We prove that $T_n\to T$ is the topology of weak convergence of the operators. Let $g\in {\left(L^2\right)}^{*}=L^2,f\in L^2$. We have

$$|g\left(T_n\left(f\right)\right)-g\left(T\left(f\right)\right)|=|g(T_n\left(f\right)-f)|=\left|{\int }_{\left[0,\frac{1}{n}\right]}g\left(x\right)f\left(x\right)(\sqrt{n}-1)d\lambda \left(x\right)\right|;$$

similar to point (i), we find a sequence ${\left(h_j\right)}_j)\subset C\left([0,1]\right)$ and a Borel set $B\subset [0,1]$ such that $\lambda \left(B\right)=0$ and $\underset{j\to \infty }{lim}{h}_j\left(x\right)=f\left(x\right)g\left(x\right),\forall x\in [0,1]\setminus B$. Let $\epsilon >0$ (arbitrarily, fixed). We will find $j\in \mathbb{N}$ such that $|h_j\left(x\right)-f\left(x\right)g\left(x\right)|<\epsilon ,\forall x\in [0,1]\setminus B$. We have

$$\underset{\left[0,\frac{1}{n}\right]}{\int }\left|f\left(x\right)g\left(x\right)\right|(\sqrt{n}-1)d\lambda \left(x\right)\le \underset{=0}{\underbrace{\underset{\left[0,\frac{1}{n}\right]\cap B}{\int }|f\left(x\right)g\left(x\right)-h_j\left(x\right)|(\sqrt{n}-1)d\lambda \left(x\right)}}+$$

$$+\underset{\left[0,\frac{1}{n}\right]\setminus B}{\int }|f\left(x\right)g\left(x\right)-h_j\left(x\right)|(\sqrt{n}-1)d\lambda \left(x\right)+(\sqrt{n}-1)\underset{\left[0,\frac{1}{n}\right]}{\int }\left|h_j\left(x\right)\right|d\lambda \left(x\right)\le$$

$$\le \left(\frac{1}{n}·\epsilon +\frac{1}{n}\underset{x\in [0,1]}{max}{h}_j\left(x\right)\right)(\sqrt{n}-1)\to 0,\mathrm{as}n\to \infty .$$

Hence, for $f\in L^2$ and for any $g\in {\left(L^2\right)}^{*}=L^2$, $g\left(T_n\left(f\right)\right)\to g\left(T\left(f\right)\right)$, that is, $T_n\to T$ in the topology of the weak convergence of the operators.

(3°)

If $a\in \left(0,\frac{1}{2}\right)$, in the same way as in $2^{\circ },\left(iii\right)$ one can prove that $T_n\to T$ in the topology of the weak convergence of the operators.

7. Conclusions

In this paper, we have extended the classical theory of iterated function systems in three significant ways:

(a)

Unlike the traditional approach, which employs a finite set of contractions, we have explored the construction of iterated function systems using an uncountable set of contractions, broadening the scope of applicability.

(b)

Our investigation introduces a novel perspective on fractal measures by considering them as vector measures rather than the classical positive normalized measures. This expanded understanding opens up new avenues for analysis and application.

(c)

Furthermore, we have delved into the study of sequences of (uncountable) iterated function systems, examining various convergence properties. This adds depth to our understanding of the behavior and limitations of such systems.
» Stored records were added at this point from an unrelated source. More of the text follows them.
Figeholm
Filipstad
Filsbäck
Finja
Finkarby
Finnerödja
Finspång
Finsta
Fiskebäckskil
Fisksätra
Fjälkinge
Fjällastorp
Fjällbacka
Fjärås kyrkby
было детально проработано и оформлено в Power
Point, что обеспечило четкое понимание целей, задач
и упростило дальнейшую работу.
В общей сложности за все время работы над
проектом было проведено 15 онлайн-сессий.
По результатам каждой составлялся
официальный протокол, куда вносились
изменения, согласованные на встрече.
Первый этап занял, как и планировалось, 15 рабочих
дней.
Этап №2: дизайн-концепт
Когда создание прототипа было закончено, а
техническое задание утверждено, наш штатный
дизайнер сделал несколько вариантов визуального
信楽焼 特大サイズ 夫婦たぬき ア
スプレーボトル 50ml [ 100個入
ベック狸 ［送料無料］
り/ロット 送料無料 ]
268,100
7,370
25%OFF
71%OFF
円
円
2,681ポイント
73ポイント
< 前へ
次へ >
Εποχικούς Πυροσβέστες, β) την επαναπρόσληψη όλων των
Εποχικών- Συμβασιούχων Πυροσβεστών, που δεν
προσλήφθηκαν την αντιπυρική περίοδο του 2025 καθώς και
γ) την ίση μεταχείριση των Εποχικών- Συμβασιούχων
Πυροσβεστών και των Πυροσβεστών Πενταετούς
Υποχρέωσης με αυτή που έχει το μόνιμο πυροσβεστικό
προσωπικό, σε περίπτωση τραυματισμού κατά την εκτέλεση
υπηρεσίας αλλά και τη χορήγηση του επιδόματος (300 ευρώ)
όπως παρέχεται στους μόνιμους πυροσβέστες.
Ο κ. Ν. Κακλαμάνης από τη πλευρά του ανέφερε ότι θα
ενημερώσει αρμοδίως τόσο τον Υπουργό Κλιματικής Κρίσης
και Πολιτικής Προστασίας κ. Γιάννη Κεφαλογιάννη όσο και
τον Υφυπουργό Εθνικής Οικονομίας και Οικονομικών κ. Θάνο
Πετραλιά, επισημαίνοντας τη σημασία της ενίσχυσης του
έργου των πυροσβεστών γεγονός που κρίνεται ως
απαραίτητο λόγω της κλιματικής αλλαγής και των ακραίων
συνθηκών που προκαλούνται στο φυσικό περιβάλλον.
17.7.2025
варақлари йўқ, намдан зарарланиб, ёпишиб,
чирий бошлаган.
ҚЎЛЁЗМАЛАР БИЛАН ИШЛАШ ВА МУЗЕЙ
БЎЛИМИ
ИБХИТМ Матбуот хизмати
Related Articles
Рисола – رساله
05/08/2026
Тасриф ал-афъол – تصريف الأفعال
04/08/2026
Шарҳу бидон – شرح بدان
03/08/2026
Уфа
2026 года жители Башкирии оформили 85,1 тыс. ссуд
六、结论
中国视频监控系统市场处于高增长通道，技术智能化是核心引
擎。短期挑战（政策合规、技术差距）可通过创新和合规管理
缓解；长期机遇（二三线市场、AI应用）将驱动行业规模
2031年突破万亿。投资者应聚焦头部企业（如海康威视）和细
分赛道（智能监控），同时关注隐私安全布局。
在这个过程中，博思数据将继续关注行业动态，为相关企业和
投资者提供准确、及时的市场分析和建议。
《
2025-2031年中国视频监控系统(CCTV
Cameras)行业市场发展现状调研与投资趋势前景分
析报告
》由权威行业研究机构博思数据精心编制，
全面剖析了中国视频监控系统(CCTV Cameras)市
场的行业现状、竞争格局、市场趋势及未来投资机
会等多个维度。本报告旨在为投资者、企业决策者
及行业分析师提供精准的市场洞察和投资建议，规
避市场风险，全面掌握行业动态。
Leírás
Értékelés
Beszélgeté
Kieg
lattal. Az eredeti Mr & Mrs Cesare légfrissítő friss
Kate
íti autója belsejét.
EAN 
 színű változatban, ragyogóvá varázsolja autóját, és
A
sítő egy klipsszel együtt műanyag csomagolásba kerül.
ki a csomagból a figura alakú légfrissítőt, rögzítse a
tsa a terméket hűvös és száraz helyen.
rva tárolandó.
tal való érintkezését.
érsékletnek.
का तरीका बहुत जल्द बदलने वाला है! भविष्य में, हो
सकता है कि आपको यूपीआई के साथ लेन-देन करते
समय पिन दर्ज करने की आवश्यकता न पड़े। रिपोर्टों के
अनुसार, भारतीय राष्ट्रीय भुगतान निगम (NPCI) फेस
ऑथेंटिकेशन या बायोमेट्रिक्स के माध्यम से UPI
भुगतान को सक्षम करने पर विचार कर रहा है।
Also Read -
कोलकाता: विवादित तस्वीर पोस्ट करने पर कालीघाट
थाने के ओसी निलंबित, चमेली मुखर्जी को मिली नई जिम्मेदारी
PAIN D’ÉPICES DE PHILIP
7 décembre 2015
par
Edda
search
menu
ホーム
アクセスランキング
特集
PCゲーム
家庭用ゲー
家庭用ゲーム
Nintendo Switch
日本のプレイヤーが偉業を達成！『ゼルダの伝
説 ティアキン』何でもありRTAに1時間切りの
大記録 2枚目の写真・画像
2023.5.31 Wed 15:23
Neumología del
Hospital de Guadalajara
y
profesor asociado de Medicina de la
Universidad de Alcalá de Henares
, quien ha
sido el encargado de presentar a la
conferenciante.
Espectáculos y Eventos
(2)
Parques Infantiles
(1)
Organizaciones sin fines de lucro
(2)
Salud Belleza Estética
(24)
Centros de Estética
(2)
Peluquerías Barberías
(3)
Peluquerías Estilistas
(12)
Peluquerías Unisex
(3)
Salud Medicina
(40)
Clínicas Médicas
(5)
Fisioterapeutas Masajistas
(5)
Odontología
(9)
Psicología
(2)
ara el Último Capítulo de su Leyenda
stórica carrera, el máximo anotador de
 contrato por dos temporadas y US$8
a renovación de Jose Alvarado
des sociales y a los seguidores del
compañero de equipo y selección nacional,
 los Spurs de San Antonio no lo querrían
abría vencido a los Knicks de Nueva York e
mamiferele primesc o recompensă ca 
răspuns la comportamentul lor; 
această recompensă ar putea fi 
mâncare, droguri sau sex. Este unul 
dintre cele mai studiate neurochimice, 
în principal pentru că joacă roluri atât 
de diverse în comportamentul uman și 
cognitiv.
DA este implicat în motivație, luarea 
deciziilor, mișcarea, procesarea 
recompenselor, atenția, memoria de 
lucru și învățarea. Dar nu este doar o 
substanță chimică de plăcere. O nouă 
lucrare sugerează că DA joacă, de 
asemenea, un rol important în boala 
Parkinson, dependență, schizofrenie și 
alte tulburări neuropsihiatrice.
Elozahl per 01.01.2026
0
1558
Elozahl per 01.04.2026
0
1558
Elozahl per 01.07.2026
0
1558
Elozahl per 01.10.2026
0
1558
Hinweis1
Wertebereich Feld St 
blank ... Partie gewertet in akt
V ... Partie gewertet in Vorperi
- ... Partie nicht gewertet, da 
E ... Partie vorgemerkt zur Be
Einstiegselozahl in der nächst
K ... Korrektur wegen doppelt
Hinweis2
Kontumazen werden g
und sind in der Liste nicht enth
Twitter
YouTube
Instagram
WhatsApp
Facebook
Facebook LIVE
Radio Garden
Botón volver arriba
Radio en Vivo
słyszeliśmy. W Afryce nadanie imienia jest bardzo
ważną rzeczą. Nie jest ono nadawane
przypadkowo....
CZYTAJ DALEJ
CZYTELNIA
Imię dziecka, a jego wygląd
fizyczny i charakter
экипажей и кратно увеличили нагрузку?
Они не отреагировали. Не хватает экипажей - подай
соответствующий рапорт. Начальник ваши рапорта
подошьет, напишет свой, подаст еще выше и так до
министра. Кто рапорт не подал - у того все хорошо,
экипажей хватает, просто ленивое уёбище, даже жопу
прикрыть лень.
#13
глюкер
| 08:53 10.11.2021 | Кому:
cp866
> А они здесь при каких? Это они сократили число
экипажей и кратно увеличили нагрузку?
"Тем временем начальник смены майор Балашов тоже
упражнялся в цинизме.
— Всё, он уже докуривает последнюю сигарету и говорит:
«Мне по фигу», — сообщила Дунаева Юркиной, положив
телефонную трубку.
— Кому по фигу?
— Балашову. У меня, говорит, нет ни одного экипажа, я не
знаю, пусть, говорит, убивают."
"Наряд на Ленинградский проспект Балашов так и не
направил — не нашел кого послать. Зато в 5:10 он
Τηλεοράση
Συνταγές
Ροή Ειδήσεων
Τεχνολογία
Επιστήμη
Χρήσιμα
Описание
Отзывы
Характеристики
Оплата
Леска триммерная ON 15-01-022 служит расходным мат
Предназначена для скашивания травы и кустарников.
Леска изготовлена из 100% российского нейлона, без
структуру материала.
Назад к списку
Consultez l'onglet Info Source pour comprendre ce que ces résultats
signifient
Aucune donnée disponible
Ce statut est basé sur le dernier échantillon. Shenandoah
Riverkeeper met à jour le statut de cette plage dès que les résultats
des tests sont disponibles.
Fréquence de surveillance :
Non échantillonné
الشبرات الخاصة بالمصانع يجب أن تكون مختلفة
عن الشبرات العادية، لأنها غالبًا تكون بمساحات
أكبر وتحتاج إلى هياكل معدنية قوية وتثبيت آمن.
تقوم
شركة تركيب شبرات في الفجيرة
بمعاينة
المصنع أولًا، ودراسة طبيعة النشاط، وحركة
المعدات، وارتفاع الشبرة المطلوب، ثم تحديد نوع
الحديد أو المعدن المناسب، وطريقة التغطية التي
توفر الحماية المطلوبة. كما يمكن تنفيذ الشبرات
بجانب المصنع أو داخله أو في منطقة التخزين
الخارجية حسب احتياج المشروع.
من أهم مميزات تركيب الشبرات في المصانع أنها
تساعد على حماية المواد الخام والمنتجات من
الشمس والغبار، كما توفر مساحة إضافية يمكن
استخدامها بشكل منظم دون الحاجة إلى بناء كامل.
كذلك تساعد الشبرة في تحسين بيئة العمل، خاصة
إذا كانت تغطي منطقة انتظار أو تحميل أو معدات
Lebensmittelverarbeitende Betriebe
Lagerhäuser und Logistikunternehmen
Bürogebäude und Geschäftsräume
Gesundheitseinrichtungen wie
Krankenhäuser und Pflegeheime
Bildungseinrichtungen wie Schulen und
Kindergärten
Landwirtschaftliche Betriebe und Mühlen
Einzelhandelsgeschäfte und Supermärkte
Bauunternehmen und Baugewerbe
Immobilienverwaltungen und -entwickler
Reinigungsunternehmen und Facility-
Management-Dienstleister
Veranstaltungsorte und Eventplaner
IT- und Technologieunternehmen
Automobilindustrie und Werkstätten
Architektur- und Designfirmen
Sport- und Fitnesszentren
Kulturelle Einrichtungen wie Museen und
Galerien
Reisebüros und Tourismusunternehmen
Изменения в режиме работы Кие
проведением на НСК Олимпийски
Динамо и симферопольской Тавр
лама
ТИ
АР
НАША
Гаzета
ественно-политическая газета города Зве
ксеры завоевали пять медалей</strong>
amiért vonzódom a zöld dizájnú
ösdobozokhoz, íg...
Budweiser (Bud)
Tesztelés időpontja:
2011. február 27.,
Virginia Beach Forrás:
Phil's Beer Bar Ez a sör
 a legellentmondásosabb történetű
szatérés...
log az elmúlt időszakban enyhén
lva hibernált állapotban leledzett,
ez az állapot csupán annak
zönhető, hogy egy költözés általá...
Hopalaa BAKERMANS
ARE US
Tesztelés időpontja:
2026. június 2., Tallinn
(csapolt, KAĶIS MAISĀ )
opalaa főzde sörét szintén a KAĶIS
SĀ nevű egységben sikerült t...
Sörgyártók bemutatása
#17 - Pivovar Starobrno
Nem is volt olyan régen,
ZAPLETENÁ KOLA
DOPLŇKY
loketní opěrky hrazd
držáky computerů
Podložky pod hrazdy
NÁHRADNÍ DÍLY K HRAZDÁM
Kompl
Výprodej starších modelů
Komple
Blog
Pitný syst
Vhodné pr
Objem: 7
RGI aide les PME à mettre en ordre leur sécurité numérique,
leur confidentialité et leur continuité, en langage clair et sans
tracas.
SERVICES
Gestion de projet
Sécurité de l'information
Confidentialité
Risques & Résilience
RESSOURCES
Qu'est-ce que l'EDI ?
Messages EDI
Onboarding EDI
Moving forward, our focus will be on addressing two key questions:

(1°)

We will delve into the problem of convergence concerning the sequences of attractors and fractal vector measures within a broader framework. This inquiry aims to provide insights into the stability and long-term behavior of these systems under diverse conditions.

(2°)

Additionally, we will explore the application of our findings to the theory of differential equations. By bridging the gap between fractal geometry and differential equations, we aim to uncover new perspectives and potential applications in areas such as dynamical systems and mathematical modeling.

By addressing these questions, we seek to not only advance the theoretical understanding of iterated function systems but also to uncover practical implications that could impact various fields of science and mathematics.